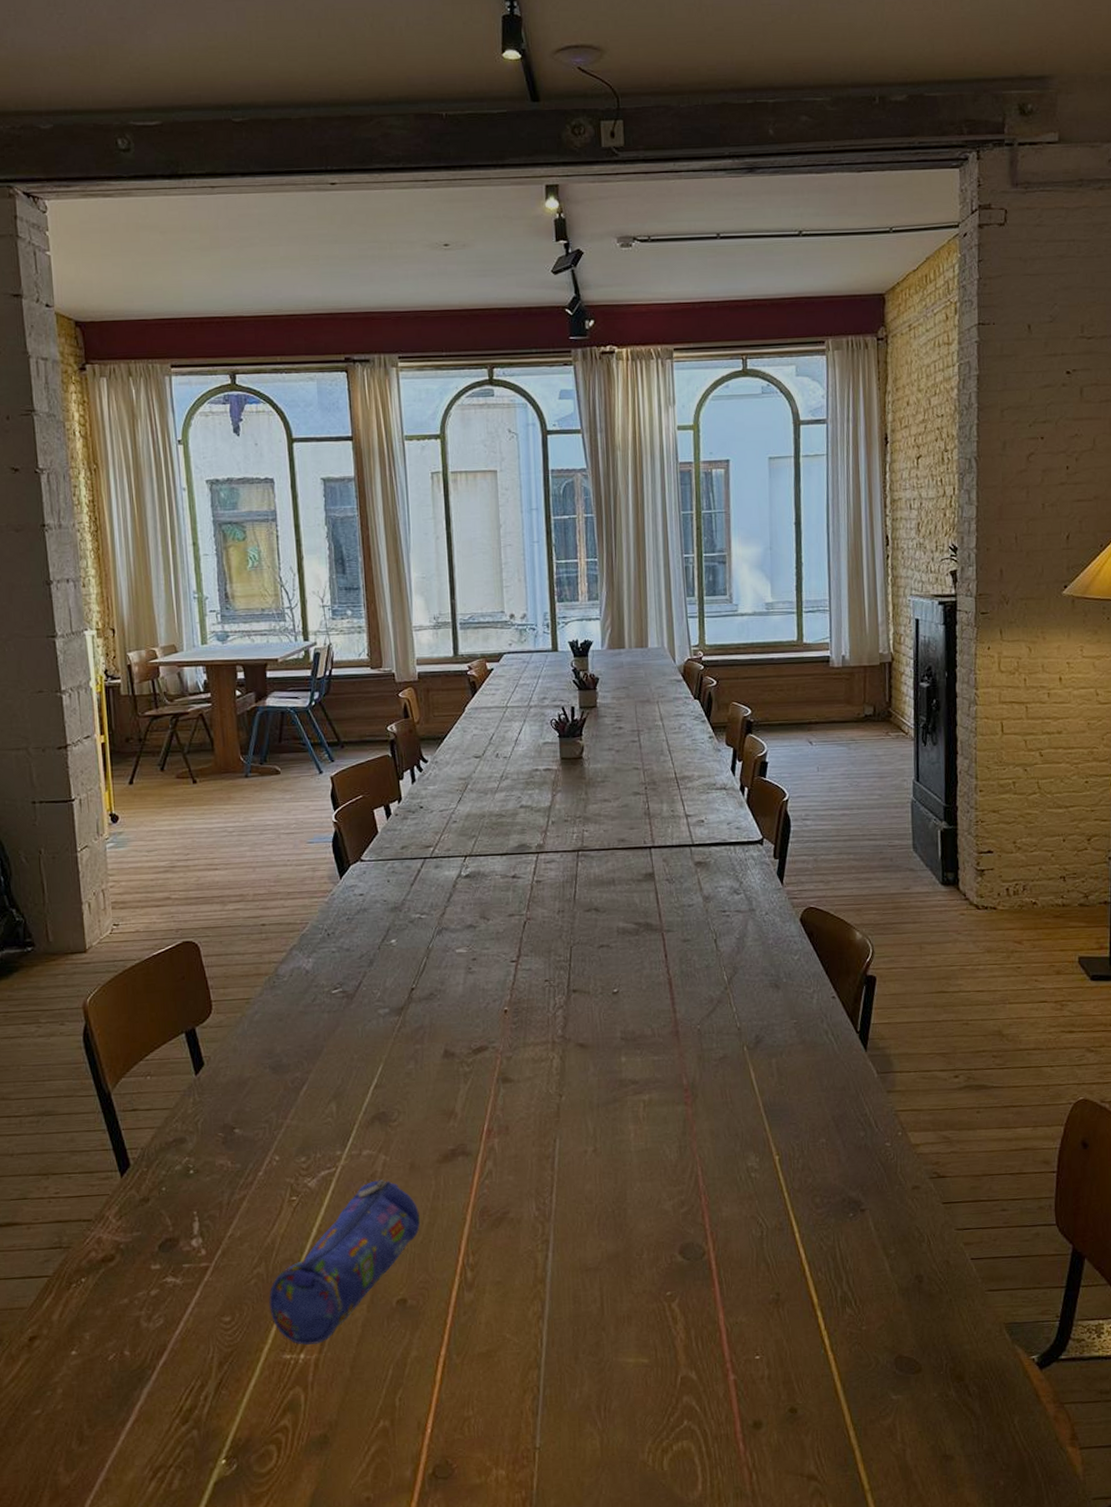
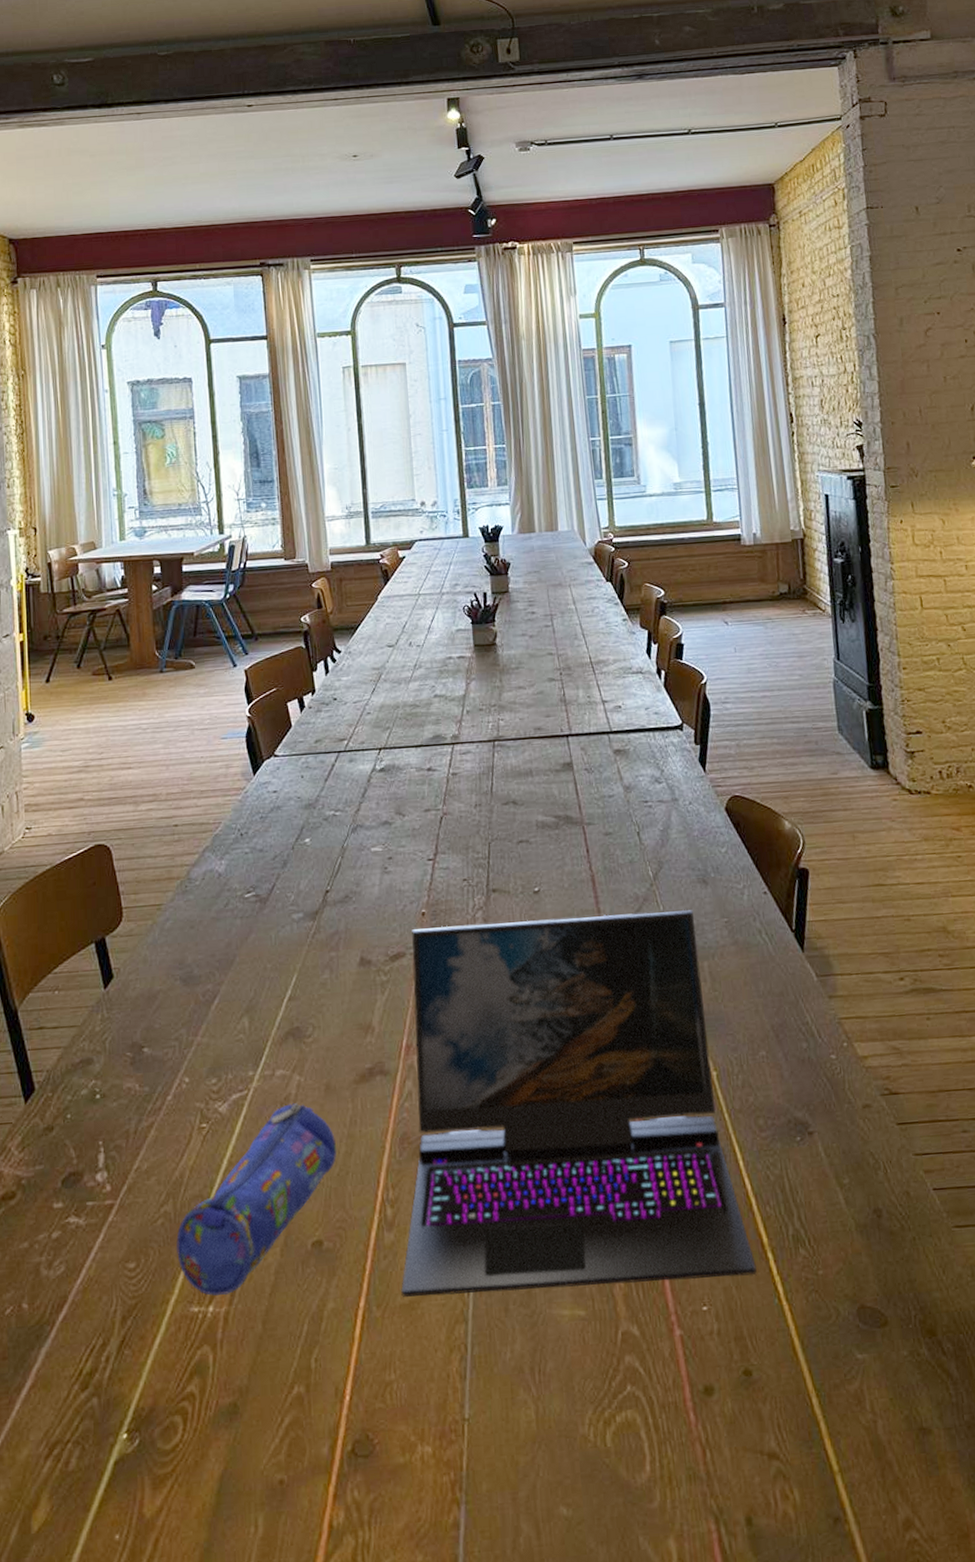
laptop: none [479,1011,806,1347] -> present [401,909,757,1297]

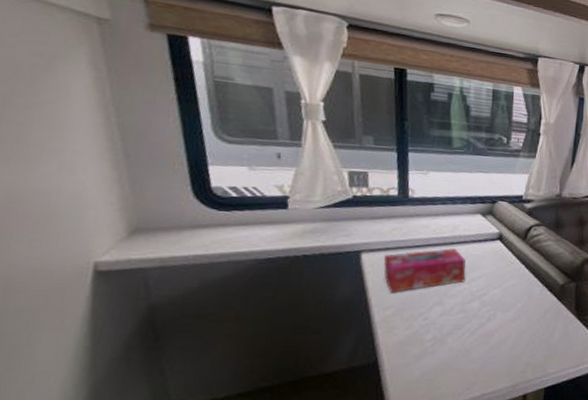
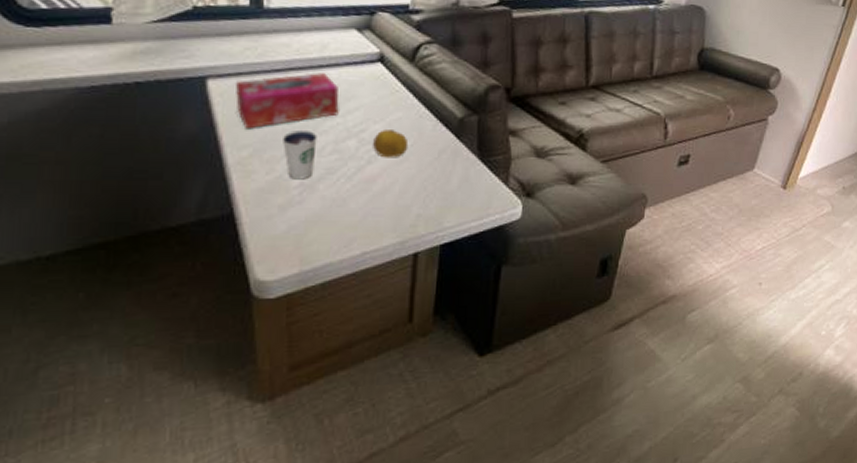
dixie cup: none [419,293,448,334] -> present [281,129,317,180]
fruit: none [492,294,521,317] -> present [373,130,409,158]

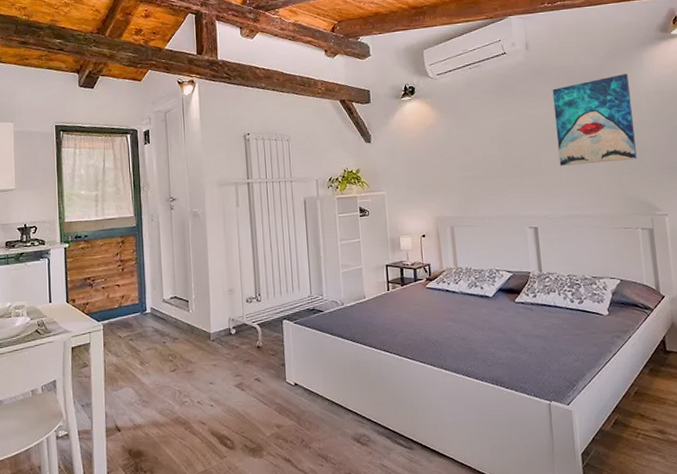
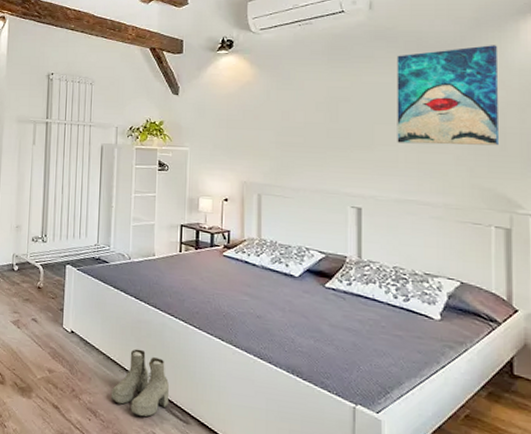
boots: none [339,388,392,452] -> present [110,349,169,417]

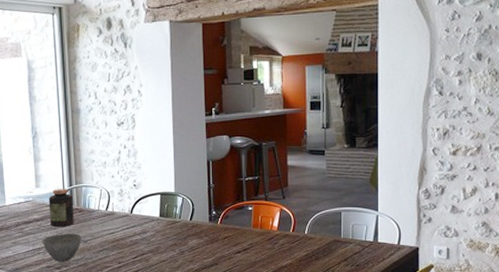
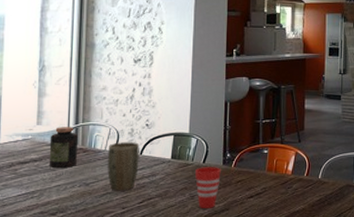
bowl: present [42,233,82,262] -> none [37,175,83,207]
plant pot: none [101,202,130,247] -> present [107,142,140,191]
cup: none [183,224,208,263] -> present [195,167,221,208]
☆ ☆ ☆
▶ [Task instructions]:
Please print the entire listing again exactly, minus its images.

▶ [Result for this task]:
laptop: none [479,1011,806,1347] -> present [401,909,757,1297]

dixie cup: none [419,293,448,334] -> present [281,129,317,180]
fruit: none [492,294,521,317] -> present [373,130,409,158]

boots: none [339,388,392,452] -> present [110,349,169,417]

bowl: present [42,233,82,262] -> none [37,175,83,207]
plant pot: none [101,202,130,247] -> present [107,142,140,191]
cup: none [183,224,208,263] -> present [195,167,221,208]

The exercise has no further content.